Quoting blessed107: Enjoy yourselves today. I wouldn't give her a second thought.
corticosteroid
by Sapphire Member on Jan. 20, 2018 at 12:21 PM

What are her plans?

Anonymous
by Anonymous 1 - Original Poster on Jan. 20, 2018 at 12:22 PM
I have one kid and she's 15. She has her own plans for the night. Once on a while wpuld be no big deal but not every single weekend. Before she started this crap we would go out every other weekend consistantly when the kids were at her house. Im not into staying home all the time.

Quoting Anonymous 2: Do you have kids? I’m laughing at the night to ourselves since Nov because we haven’t had one since Oct and that’s okay with us. We’d rather have the kids with us. Before Oct it was probably a year or so.

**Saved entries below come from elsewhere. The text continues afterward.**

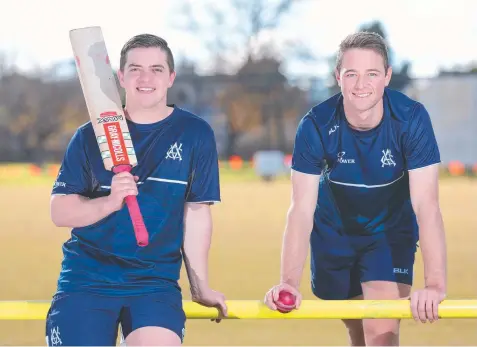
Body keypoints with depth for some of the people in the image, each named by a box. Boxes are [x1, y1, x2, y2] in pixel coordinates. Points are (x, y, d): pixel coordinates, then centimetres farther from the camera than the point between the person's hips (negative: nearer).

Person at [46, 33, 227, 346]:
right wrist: (110, 202, -18)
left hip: (156, 282, -1)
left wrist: (200, 287, 9)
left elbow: (197, 213, 7)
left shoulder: (195, 134, 3)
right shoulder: (90, 136, 3)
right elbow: (60, 211, 0)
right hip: (87, 279, 1)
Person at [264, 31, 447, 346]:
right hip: (335, 234, 1)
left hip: (392, 232, -1)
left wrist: (435, 285, -45)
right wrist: (289, 282, -43)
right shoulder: (316, 126, -25)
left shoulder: (411, 119, -27)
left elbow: (426, 205, -33)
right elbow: (302, 209, -27)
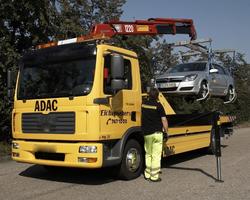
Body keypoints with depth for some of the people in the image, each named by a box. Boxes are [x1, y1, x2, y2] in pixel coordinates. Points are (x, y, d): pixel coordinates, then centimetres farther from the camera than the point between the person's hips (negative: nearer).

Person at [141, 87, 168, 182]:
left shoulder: (144, 103, 4)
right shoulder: (158, 105, -10)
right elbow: (164, 120, -11)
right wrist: (166, 132, -1)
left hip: (146, 133, 5)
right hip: (156, 133, -5)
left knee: (148, 154, 16)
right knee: (156, 155, 0)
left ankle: (147, 174, 21)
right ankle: (154, 176, 2)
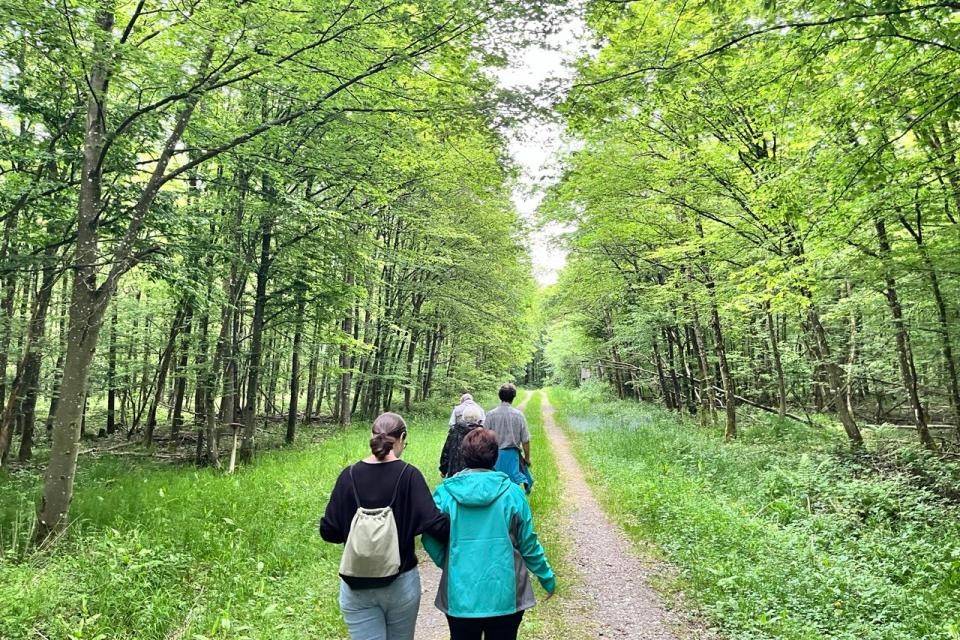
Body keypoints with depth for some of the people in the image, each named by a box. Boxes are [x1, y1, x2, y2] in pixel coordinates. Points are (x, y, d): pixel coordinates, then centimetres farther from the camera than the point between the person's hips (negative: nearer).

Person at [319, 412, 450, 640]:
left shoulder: (349, 475, -7)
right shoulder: (408, 475, -14)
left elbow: (328, 531, -5)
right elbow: (434, 524, -21)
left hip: (356, 586, 1)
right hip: (401, 583, -1)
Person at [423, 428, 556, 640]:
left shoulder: (445, 493, -8)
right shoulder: (512, 492, -8)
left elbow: (431, 540, -6)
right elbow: (528, 544, -3)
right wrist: (547, 578, 12)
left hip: (460, 596, 1)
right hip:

While BM is being ridiculous I think it’s okay to ask if dad wants them if she wants to make plans. I’d rather have my kids than them being with a sitter.
Anonymous
by Anonymous 3 on Jan. 20, 2018 at 12:22 PM
5 moms liked this
I don't agree with her obviously, but I think it weird crazy whatever that You're complaining about your partner's children being there all of the time. That's how a normal home would be. Want to go out, grab a sitter.
Anonymous
by Anonymous 1 - Original Poster on Jan. 20, 2018 at 12:23 PM
She never elaborates but I assume some guy asked her out because she is whining so much about us ruining her chances at finding a boyfriend.

Quoting corticosteroid:

What are her plans?

grannie_kel
by Platinum Member on Jan. 20, 2018 at 12:23 PM
6 moms liked this
That's what happens when people have kids, their time alone on weekends is cut down. I understand that she should have her time with them also but doesn't want it. Now the kids have dad not wanting them either. That sucks for them even in this situation. Why put the kids through knowing neither of their parents want them when a solution of getting a sitter for you to have a night out is so easy, like intact parents do?